A new Quantum Technologies Innovation Centre (QTIC) will be built by the University of Bristol, UK, at a cost of £43m. According to the university, the centre will allow more than 200 academic researchers to work in partnership with industry. QTIC will focus on the development of a range of quantum technologies including secure quantum communications, quantum sensing, quantum simulators and quantum computers.
“QTIC is the world’s first dedicated open access innovation centre facility for developing a broad spectrum of quantum technologies,” says Mustafa Rampuri, who is programme manager for the centre. He adds that the centre will provide “pay-as-you-go incubator labs and office space, access to state of the art equipment, supported by experts in a range of business, technology and manufacturing areas”.
The centre is scheduled to open in 2021 on a site near Bristol’s Temple Meads railway station. It will include a “talent academy”, which will support a range of students – from apprentice technicians to PhD level engineers.
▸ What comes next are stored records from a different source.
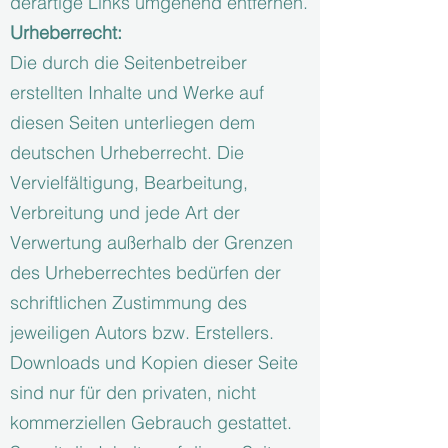
derartige Links umgehend entfernen.
Urheberrecht:
Die durch die Seitenbetreiber
erstellten Inhalte und Werke auf
diesen Seiten unterliegen dem
deutschen Urheberrecht. Die
Vervielfältigung, Bearbeitung,
Verbreitung und jede Art der
Verwertung außerhalb der Grenzen
des Urheberrechtes bedürfen der
schriftlichen Zustimmung des
jeweiligen Autors bzw. Erstellers.
Downloads und Kopien dieser Seite
sind nur für den privaten, nicht
kommerziellen Gebrauch gestattet.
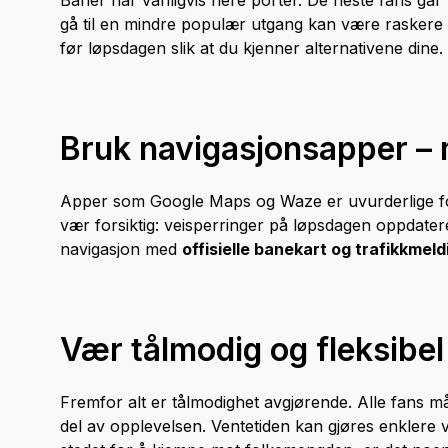
Baner har vanligvis flere porter. De fleste fans g
gå til en mindre populær utgang kan være raskere to
før løpsdagen slik at du kjenner alternativene dine.
Bruk navigasjonsapper –
Apper som Google Maps og Waze er uvurderlige for 
vær forsiktig: veisperringer på løpsdagen oppdatere
navigasjon med
offisielle banekart og trafikkmeld
Vær tålmodig og fleksibel
Fremfor alt er tålmodighet avgjørende. Alle fans må 
del av opplevelsen. Ventetiden kan gjøres enklere 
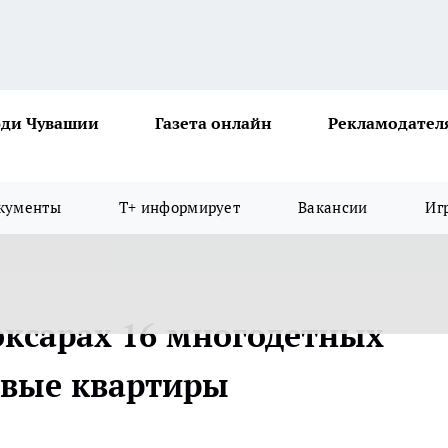
ди Чувашии
Газета онлайн
Рекламодател
кументы
Т+ информирует
Вакансии
Иг
оксарах 16 многодетных
овые квартиры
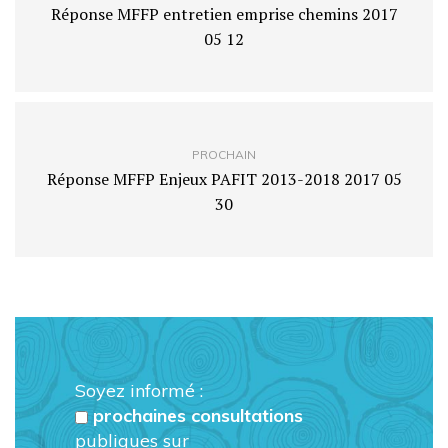
Réponse MFFP entretien emprise chemins 2017
05 12
PROCHAIN
Réponse MFFP Enjeux PAFIT 2013-2018 2017 05
30
Soyez informé :
prochaines consultations
publiques sur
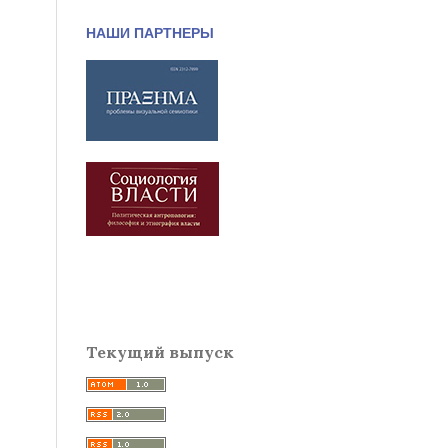
НАШИ ПАРТНЕРЫ
Текущий выпуск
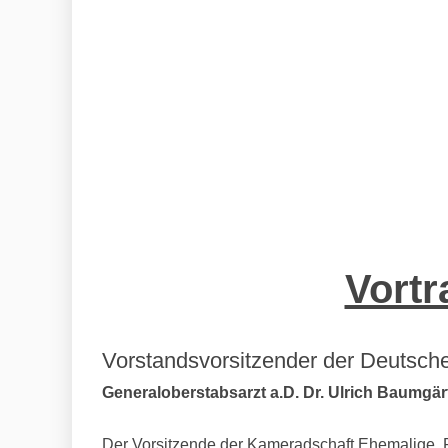
Vortr
Vorstandsvorsitzender der Deutsche
Generaloberstabsarzt a.D. Dr. Ulrich Baumgärt
Der Vorsitzende der Kameradschaft Ehemalige, Re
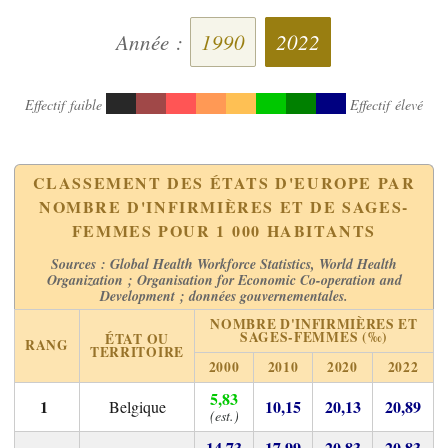
Année :
1990
2022
Effectif faible
Effectif élevé
CLASSEMENT DES ÉTATS D'EUROPE PAR
NOMBRE D'INFIRMIÈRES ET DE SAGES-
FEMMES POUR 1 000 HABITANTS
Sources : Global Health Workforce Statistics, World Health
Organization ; Organisation for Economic Co-operation and
Development ; données gouvernementales.
NOMBRE D'INFIRMIÈRES ET
SAGES-FEMMES (‰)
ÉTAT OU
RANG
TERRITOIRE
2000
2010
2020
2022
5,83
10,15
20,13
20,89
Belgique
(est.)
14,73
17,99
20,83
20,83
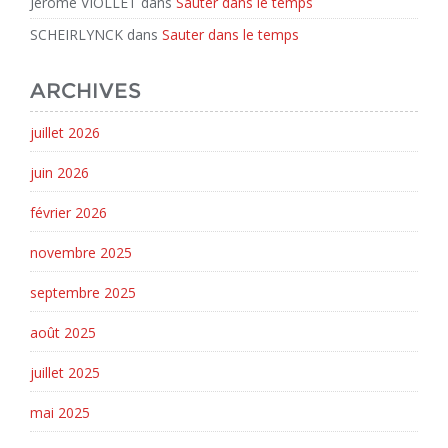
Jérôme VIOLLET
dans
Sauter dans le temps
SCHEIRLYNCK
dans
Sauter dans le temps
ARCHIVES
juillet 2026
juin 2026
février 2026
novembre 2025
septembre 2025
août 2025
juillet 2025
mai 2025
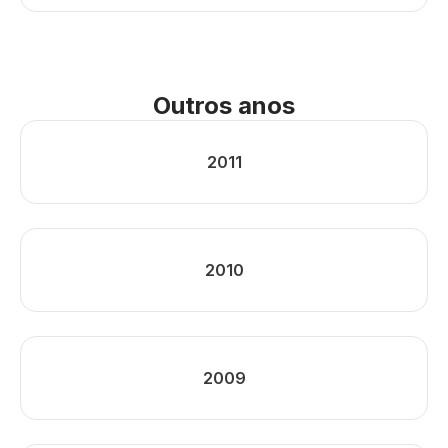
Outros anos
2011
2010
2009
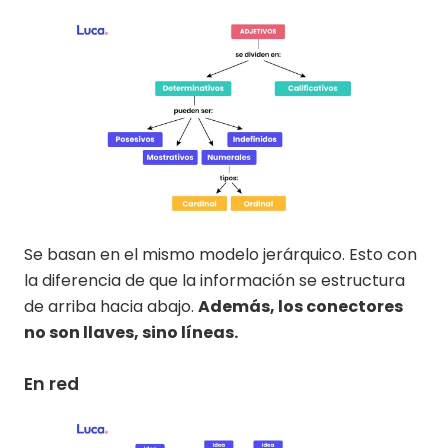
Se basan en el mismo modelo jerárquico. Esto con
la diferencia de que la información se estructura
de arriba hacia abajo.
Además, los conectores
no son llaves, sino líneas.
En red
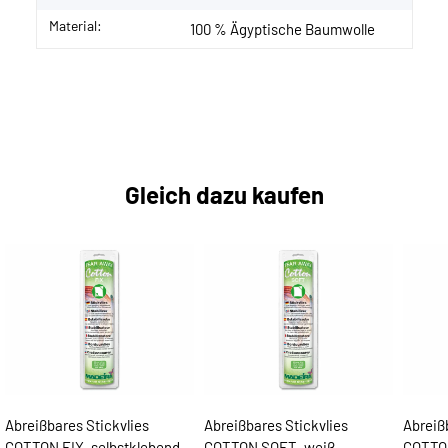
Material:
100 % Ägyptische Baumwolle
Gleich dazu kaufen
Abreißbares Stickvlies
Abreißbares Stickvlies
Abreiß
COTTON FIX, selbstklebend,
COTTON SOFT, weiß,
COTTO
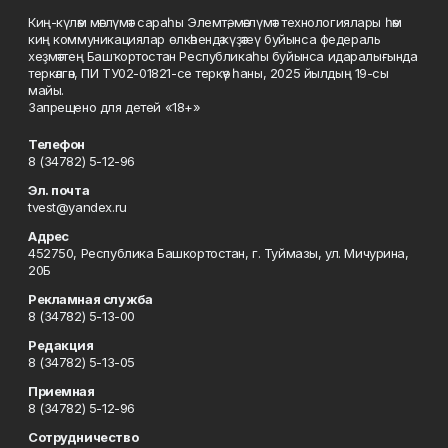
Киң-күләм мәғлүмәт сараһы Элемтә, мәғлүмәт технологиялары һәм
киң коммуникациялар өлкәһендә күҙәтеү буйынса федераль
хеҙмәттең Башҡортостан Республикаһы буйынса идаралығында
теркәлгән, ПИ ТУ02-01821-се теркәү һаны, 2025 йылдың 19-сы
майы.
Запрещено для детей «18+»
Телефон
8 (34782) 5-12-96
Эл. почта
tvest@yandex.ru
Адрес
452750, Республика Башкортостан, г. Туймазы, ул. Мичурина,
20Б
Рекламная служба
8 (34782) 5-13-00
Редакция
8 (34782) 5-13-05
Приемная
8 (34782) 5-12-96
Сотрудничество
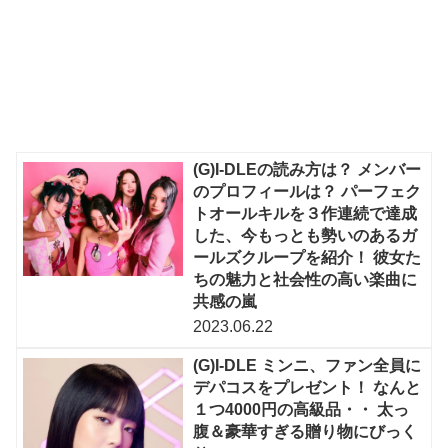
(G)I-DLEの読み方は？ メンバー
のプロフィールは？ パーフェク
トオールキルを３作連続で達成
した、今もっとも勢いのあるガ
ールズクループを紹介！ 彼女た
ちの魅力と社会性の高い楽曲に
共感の嵐
2023.06.22
(G)I-DLE ミンニ、ファン全員に
デパコスをプレゼント！ なんと
１つ4000円の高級品・・ 太っ
腹＆豪華すぎる贈り物にびっく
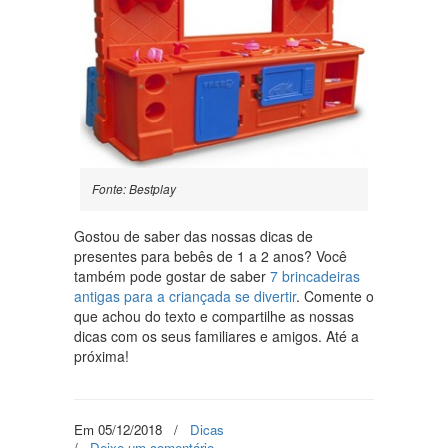
Fonte: Bestplay
Gostou de saber das nossas dicas de
presentes para bebês de 1 a 2 anos? Você
também pode gostar de saber
7 brincadeiras
antigas para a criançada se divertir
. Comente o
que achou do texto e compartilhe as nossas
dicas com os seus familiares e amigos. Até a
próxima!
Em 05/12/2018
/
Dicas
/
Deixe um comentário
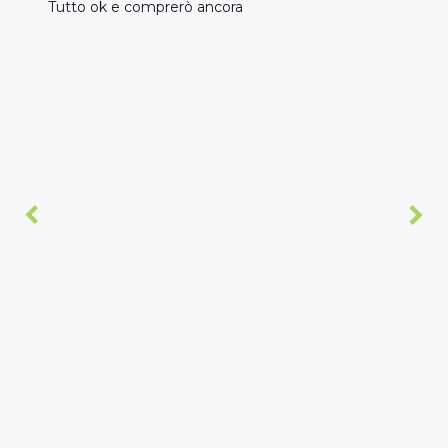
Tutto ok e comprerò ancora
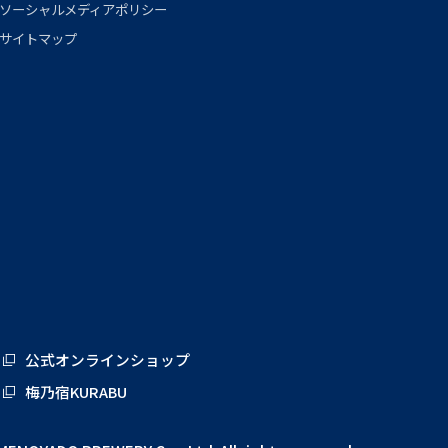
ソーシャルメディアポリシー
サイトマップ
公式オンラインショップ
梅乃宿KURABU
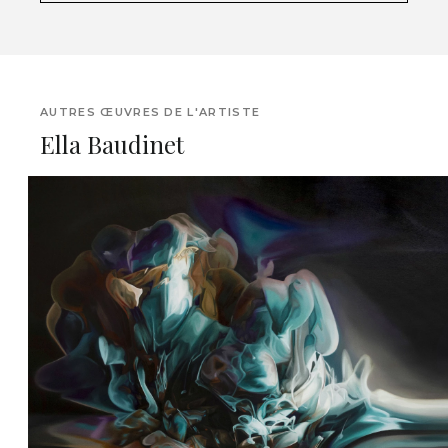
AUTRES ŒUVRES DE L'ARTISTE
Ella Baudinet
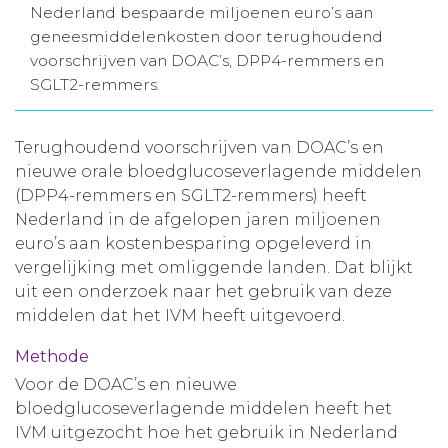
Nederland bespaarde miljoenen euro’s aan
Aanmelden nieuwsbrief
geneesmiddelenkosten door terughoudend
voorschrijven van DOAC’s, DPP4-remmers en
SGLT2-remmers.
Inloggen
Terughoudend voorschrijven van DOAC’s en
Toegang leeromgeving
nieuwe orale bloedglucoseverlagende middelen
(DPP4-remmers en SGLT2-remmers) heeft
Nederland in de afgelopen jaren miljoenen
euro’s aan kostenbesparing opgeleverd in
vergelijking met omliggende landen. Dat blijkt
uit een onderzoek naar het gebruik van deze
middelen dat het IVM heeft uitgevoerd.
Methode
Voor de DOAC’s en nieuwe
bloedglucoseverlagende middelen heeft het
IVM uitgezocht hoe het gebruik in Nederland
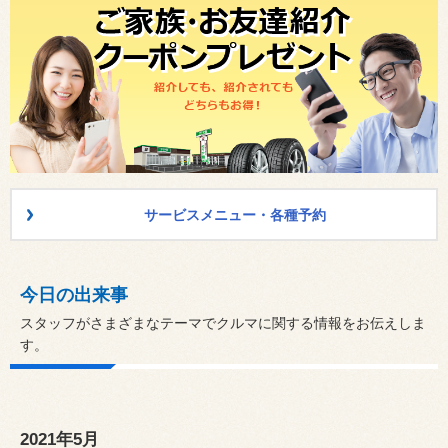
サービスメニュー・各種予約
今日の出来事
スタッフがさまざまなテーマでクルマに関する情報をお伝えしま
す。
2021年5月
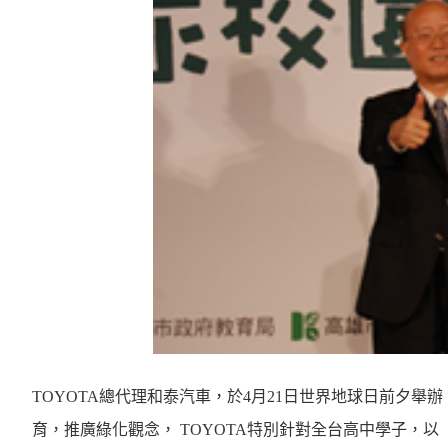
TOYOTA
總代理和泰汽車，於
4
月
21
日
世界地球日前夕舉辦
育，推廣綠化觀念，
TOYOTA
特別針對全台高中學子，以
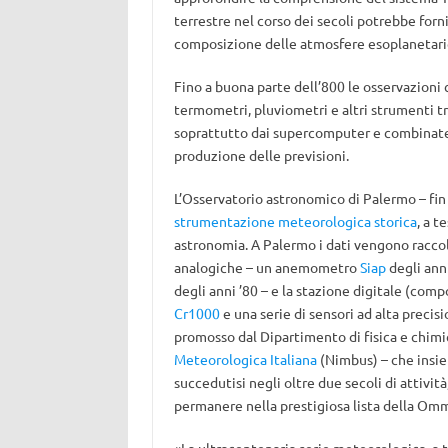
terrestre nel corso dei secoli potrebbe fornir
composizione delle atmosfere esoplanetari
Fino a buona parte dell’800 le osservazioni 
termometri, pluviometri e altri strumenti 
soprattutto dai supercomputer e combinate co
produzione delle previsioni.
L’Osservatorio astronomico di Palermo – fin
strumentazione meteorologica storica
, a 
astronomia.
A Palermo i dati vengono raccol
analogiche – un anemometro
Siap
degli ann
degli anni ’80 – e la stazione digitale (comp
Cr1000
e una serie di sensori ad alta precis
promosso dal
Dipartimento di fisica e chimi
Meteorologica Italiana
(Nimbus) – che insie
succedutisi negli oltre due secoli di attivit
permanere nella prestigiosa lista della Om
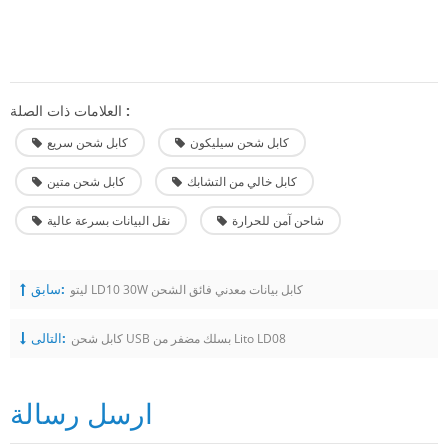
العلامات ذات الصلة :
كابل شحن سيليكون
كابل شحن سريع
كابل خالي من التشابك
كابل شحن متين
شاحن آمن للحرارة
نقل البيانات بسرعة عالية
سابق:
ليتو LD10 30W كابل بيانات معدني فائق الشحن
التالى:
كابل شحن USB بسلك مضفر من Lito LD08
ارسل رسالة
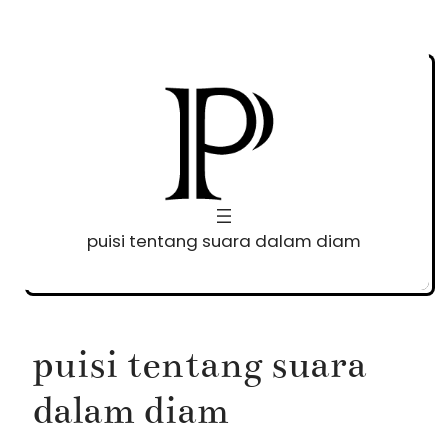
Skip
to
content
puisi tentang suara dalam diam
puisi tentang suara
dalam diam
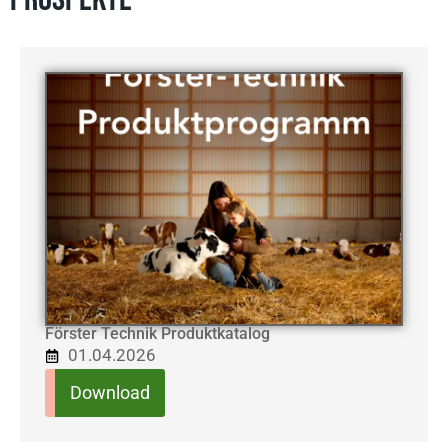
Förster Technik Produktkatalog
01.04.2026
Download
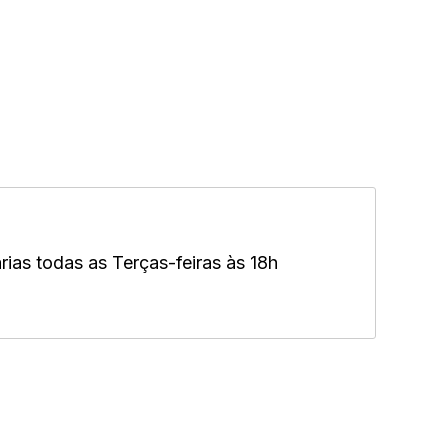
ias todas as Terças-feiras às 18h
£15m of the money for QTIC will come from the West of England Local Enterprise Partnership and £7m from the University of Bristol. The remaining £21m has been secured from industrial partners including Airbus Defence and Space and Boeing Defence UK.
Paolo Bianco, research and technology co-operation manager at Airbus, says: “We are looking forward to working with QTIC and the University of Bristol on quantum topics to support and establish a supply chain for these technologies, essential for our future ability to bring quantum enhanced platforms to market”.
Smaller companies involved with QTIC include Canada’s D-Wave Systems, which describes itself as “the world’s first quantum computing company”, and KETS Quantum Security. KETS makes systems for quantum cryptography and was founded in 2016 by Chris Erven, Phil Sibson and Jake Kennard of the University of Bristol.